Farm clearing sales are dangerous things to let men go to unaccompanied or with a cheque book.
There’s always a reason to attend the sale, but that reason has nothing to do with what people may actually come home with.
Without the voice of moderation — ‘‘that’s more expensive than a new one’’ — the desire to win the bidding war can outstrip the desire for a bargain.
My father loved clearing sales.
Without a voice of reason — ‘‘where are you going to put it?’’ — the thrill of a bargain can yield some unexpected surprises.
Large items can go cheaply, simply because few people have room for them.

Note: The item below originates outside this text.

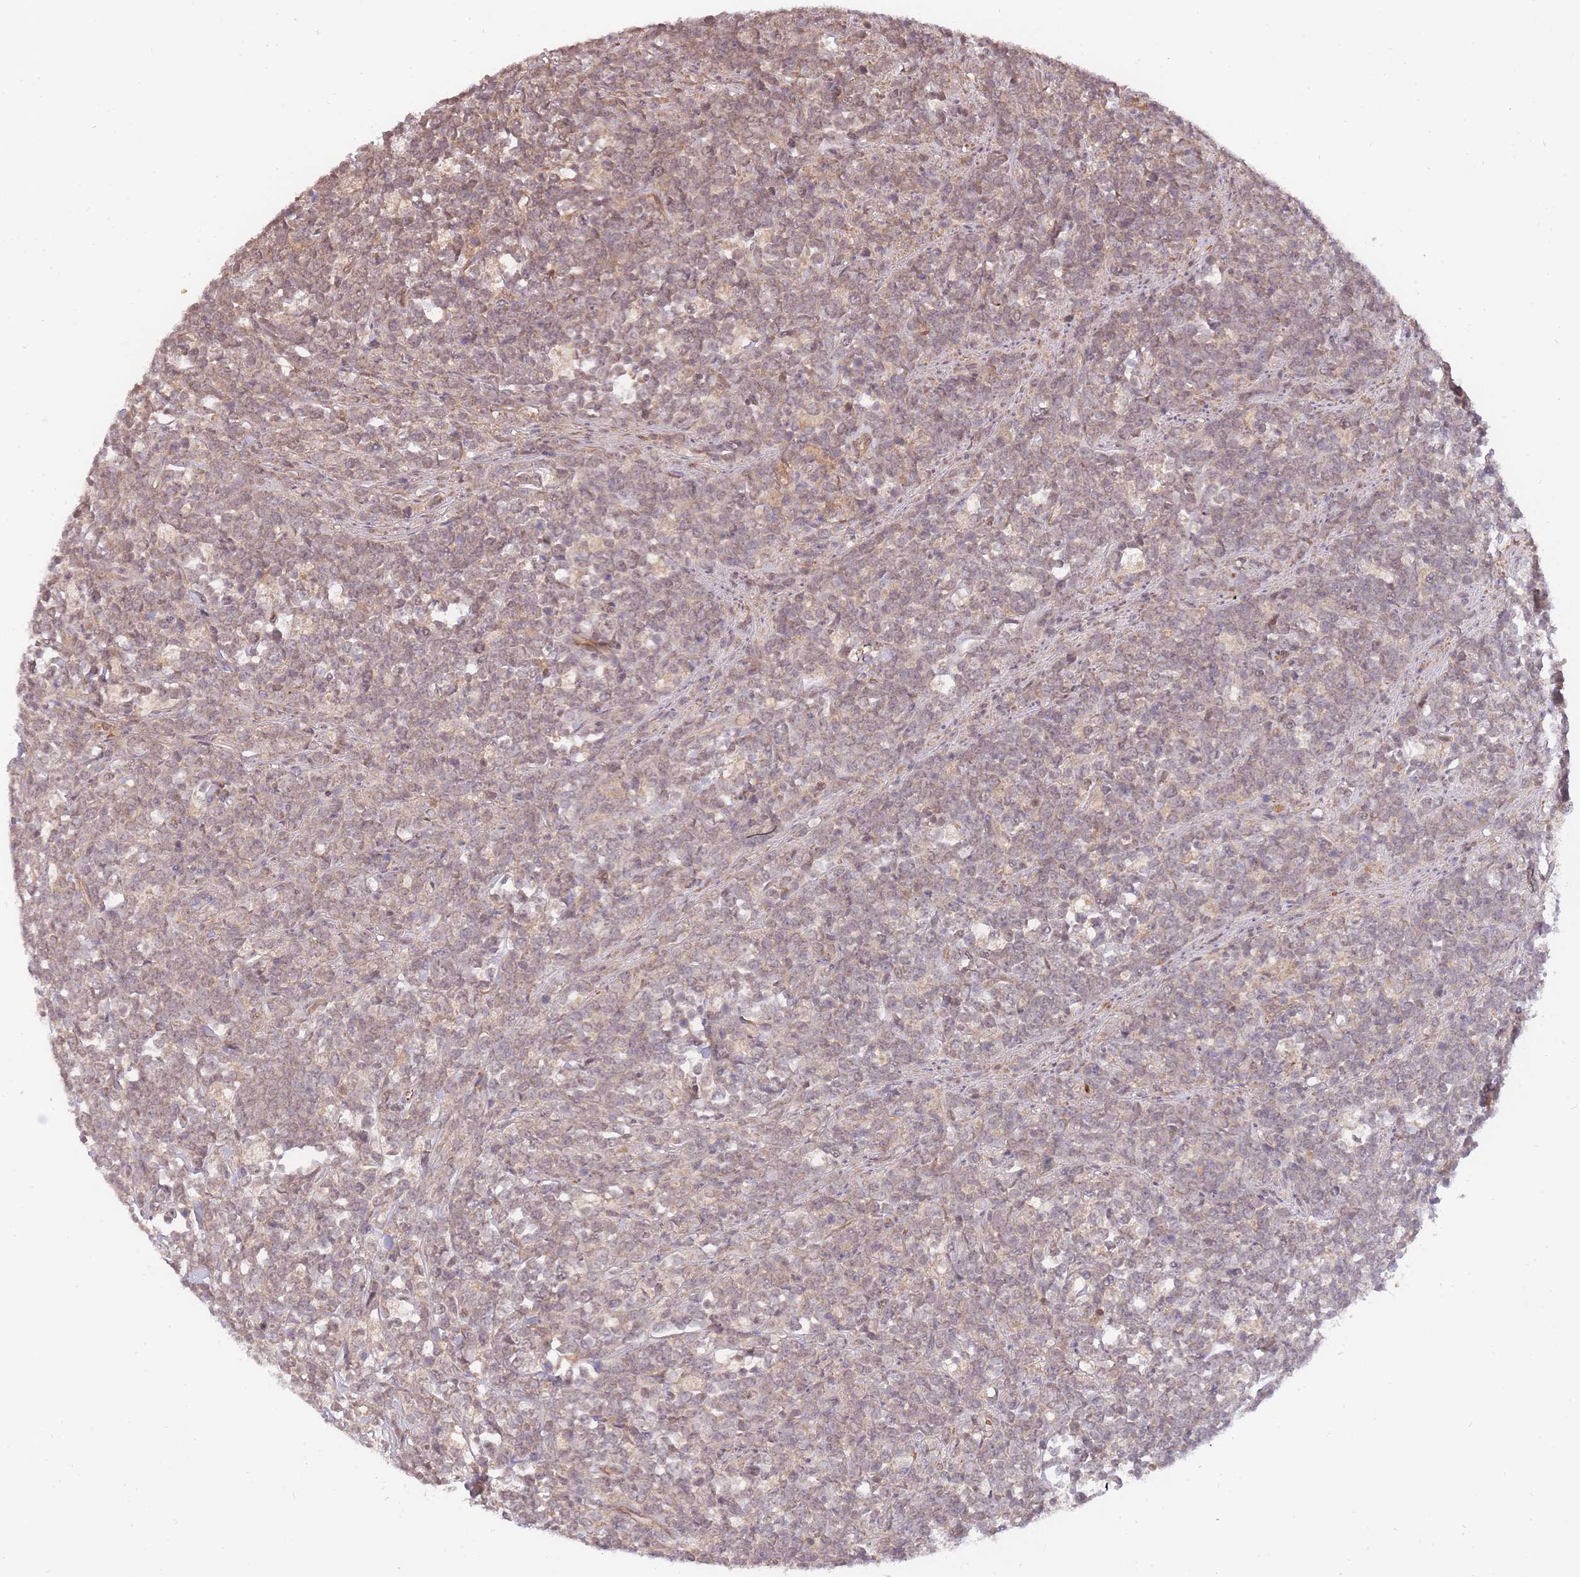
{"staining": {"intensity": "weak", "quantity": ">75%", "location": "cytoplasmic/membranous,nuclear"}, "tissue": "lymphoma", "cell_type": "Tumor cells", "image_type": "cancer", "snomed": [{"axis": "morphology", "description": "Malignant lymphoma, non-Hodgkin's type, High grade"}, {"axis": "topography", "description": "Small intestine"}, {"axis": "topography", "description": "Colon"}], "caption": "Lymphoma stained with DAB IHC shows low levels of weak cytoplasmic/membranous and nuclear staining in approximately >75% of tumor cells.", "gene": "SMC6", "patient": {"sex": "male", "age": 8}}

Smaller items, or things that can stay outdoors, can go for very high prices because everyone could do with one more.
Back in 1960 my father went to a clearing sale.
As he told it, he never meant to actually buy the three-quarter slate-base Alcock billiard table.
He was only helping the auctioneer with a £10 starting bid, but as no-one else bid, it was knocked down to him.
It came with a full set of cues and snooker balls and was nine feet long and four-and-a-half feet wide.
I would love to have overheard the conversation he had with my mother.
Yes, it was a bargain, but we didn’t need it and where was it going to go?
The farm house was a simple three-bedroom weatherboard and as there were six children and two adults there wasn’t any spare room for a large billiard table.
The solution was to build a new ‘‘bedroom’’ for the growing family.
So it was that I grew up with a three-quarter-size billiard table in my bedroom.
It was a big bedroom with a bed in each of three corners and a door in the fourth corner, and a large billiard table in the middle.
Needless to say I played a lot of billiards and snooker, which in later years has become mostly pool.
It is often said that being a good pool player is the sign of a misspent youth, but it is a sport that can be played into one’s old age.
I still play pool competitively.
What I love about pool is that every game is different.
The 15 balls are set in the triangle and aligned as near as possible to the same position each time, but every break is different.
The balls scatter in unpredictable ways.
Ever-so-slight differences in the set-up and break make for novel problems and opportunities for the game to unfold.
It serves to remind me that every encounter and conversation I have with someone also has many unpredictable outcomes.
Sometimes when we are feeling jaded, life can appear to be the ‘‘same old, same old’’.
When we feel we have seen it all before, when we think we know what someone will say, when we think we know how someone feels — we are missing out.
The psychologists call it confirmation bias.
We only see what we are looking for.
Life is full of subtle changes.
The set-up may be the same, but the day is different.
Our mood, their mood, new information, new perspectives create new problems and opportunities to connect with those we love, to build bridges of understanding to those we don’t know.
We gloss over these changes to our loss.
The Gospel of John records a conversation between Jesus and two would-be disciples: ‘‘what are you looking for?’’ he asks.
It’s as if Jesus is asking: what are you expecting to see? What do you have eyes to see?
I like to think he’s saying: stop looking for what is, for what you know and come on a journey with me.
There is more to see than what we look for.
There is more to see in myself and more to see in my enemies than just what I look for.
There is more to see in this country than just what I look for.
We need to stop looking for affirmation of what is and has been and instead see the world and others and ourselves through the eyes of a God who loves all of it madly and sees endless possibilities.
This is the gospel, and it’s good news.